_Assignment:_ Filter the material below down to the lines containing the word "wide", and reproduce each of those lines in full.

* * *

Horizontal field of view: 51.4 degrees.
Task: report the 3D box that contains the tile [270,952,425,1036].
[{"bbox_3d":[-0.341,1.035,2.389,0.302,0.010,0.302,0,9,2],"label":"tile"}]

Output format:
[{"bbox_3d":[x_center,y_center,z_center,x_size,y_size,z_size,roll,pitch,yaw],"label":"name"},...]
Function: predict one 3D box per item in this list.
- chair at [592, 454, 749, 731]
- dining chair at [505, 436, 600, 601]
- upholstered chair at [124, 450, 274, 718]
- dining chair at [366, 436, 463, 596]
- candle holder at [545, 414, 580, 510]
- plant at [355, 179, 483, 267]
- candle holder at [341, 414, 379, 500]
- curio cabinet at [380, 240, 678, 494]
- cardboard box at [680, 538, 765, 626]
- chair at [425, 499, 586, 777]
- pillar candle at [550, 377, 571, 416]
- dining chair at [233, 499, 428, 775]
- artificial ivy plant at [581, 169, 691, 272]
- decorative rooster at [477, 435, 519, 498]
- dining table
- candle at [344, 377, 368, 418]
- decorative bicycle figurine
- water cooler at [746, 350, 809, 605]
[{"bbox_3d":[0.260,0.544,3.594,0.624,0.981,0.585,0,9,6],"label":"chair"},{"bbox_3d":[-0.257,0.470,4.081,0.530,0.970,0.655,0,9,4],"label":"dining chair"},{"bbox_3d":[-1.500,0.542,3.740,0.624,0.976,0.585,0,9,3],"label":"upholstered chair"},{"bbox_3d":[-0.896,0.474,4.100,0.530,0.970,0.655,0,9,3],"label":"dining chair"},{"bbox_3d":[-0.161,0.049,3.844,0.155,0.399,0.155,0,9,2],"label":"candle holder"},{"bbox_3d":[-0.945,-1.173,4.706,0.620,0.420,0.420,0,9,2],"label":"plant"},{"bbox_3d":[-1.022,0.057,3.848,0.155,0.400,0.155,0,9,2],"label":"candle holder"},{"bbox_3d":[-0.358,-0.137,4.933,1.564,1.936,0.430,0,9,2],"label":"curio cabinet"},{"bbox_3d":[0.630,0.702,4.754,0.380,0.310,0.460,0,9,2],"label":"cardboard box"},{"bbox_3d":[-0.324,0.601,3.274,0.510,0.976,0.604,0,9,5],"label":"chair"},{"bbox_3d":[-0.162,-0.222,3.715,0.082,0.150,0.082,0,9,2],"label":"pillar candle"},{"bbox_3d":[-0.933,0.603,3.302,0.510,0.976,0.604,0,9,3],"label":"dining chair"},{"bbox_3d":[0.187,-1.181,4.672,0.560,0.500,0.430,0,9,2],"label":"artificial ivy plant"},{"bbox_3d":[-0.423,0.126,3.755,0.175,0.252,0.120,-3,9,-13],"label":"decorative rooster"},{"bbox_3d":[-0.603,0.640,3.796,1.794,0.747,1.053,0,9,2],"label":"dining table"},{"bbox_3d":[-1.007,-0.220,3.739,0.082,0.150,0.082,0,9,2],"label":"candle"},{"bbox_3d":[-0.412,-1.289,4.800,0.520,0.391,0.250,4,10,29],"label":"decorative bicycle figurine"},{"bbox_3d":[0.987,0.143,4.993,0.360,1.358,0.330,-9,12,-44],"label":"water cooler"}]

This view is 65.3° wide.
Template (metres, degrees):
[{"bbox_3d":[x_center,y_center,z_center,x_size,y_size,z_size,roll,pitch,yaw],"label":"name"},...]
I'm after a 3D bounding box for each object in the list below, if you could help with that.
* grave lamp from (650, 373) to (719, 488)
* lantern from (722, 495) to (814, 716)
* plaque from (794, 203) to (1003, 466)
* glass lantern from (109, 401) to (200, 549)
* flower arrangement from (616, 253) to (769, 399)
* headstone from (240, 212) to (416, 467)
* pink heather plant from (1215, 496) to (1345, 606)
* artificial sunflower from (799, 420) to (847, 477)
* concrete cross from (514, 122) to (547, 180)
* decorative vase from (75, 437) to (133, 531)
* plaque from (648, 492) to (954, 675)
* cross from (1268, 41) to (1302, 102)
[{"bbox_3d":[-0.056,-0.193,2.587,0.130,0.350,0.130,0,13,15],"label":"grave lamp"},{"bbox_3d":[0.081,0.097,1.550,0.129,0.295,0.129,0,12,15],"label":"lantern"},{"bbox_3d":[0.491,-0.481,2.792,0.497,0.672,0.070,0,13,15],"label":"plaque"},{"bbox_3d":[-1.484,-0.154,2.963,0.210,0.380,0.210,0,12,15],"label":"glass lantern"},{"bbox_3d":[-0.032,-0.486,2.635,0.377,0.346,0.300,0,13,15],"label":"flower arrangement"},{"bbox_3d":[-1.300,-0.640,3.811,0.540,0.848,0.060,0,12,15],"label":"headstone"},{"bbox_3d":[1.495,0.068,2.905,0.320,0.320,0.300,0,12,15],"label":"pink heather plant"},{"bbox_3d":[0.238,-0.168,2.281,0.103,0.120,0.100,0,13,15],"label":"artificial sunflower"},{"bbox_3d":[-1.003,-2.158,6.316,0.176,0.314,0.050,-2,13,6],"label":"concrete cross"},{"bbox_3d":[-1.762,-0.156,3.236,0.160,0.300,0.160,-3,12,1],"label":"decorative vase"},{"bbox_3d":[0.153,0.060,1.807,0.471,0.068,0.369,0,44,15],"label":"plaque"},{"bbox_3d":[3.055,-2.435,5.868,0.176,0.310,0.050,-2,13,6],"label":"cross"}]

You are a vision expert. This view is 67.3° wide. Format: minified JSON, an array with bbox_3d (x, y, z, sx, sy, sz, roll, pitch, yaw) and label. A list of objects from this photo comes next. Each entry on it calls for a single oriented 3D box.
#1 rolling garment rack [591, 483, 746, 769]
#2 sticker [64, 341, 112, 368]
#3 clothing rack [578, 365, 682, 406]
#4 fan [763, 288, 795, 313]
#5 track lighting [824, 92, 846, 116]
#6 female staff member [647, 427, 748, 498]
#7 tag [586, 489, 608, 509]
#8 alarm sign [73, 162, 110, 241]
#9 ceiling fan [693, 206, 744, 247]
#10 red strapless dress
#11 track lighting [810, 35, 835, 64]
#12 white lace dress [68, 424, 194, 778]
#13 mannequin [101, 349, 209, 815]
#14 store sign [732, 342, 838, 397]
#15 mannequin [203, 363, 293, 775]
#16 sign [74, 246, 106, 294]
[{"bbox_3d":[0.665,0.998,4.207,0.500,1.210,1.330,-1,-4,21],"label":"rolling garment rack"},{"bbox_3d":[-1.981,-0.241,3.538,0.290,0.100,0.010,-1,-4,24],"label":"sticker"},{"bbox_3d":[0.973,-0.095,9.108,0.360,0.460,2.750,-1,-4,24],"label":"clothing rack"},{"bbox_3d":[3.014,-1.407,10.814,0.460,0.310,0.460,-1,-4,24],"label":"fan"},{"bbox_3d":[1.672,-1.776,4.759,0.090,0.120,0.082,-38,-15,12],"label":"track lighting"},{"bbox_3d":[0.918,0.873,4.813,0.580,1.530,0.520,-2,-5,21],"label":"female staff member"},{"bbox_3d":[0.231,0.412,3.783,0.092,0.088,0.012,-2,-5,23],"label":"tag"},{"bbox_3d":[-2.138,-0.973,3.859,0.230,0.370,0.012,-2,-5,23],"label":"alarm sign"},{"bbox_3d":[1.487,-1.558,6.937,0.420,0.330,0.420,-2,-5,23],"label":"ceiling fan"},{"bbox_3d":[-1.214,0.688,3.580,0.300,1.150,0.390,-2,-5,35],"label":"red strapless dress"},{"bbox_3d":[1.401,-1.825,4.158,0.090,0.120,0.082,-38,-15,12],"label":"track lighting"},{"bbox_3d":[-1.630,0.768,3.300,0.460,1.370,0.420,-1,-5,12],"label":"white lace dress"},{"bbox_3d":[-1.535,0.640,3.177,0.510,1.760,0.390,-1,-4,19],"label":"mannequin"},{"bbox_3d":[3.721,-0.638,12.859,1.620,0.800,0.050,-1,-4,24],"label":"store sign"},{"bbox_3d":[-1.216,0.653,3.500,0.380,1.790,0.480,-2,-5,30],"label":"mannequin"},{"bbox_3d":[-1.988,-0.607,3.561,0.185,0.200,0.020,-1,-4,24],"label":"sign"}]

* * *

_Response below:_
This view is 65.3° wide.
You are a vision expert. This view is 67.3° wide. Format: minified JSON, an array with bbox_3d (x, y, z, sx, sy, sz, roll, pitch, yaw) and label. A list of objects from this photo comes next. Each entry on it calls for a single oriented 3D box.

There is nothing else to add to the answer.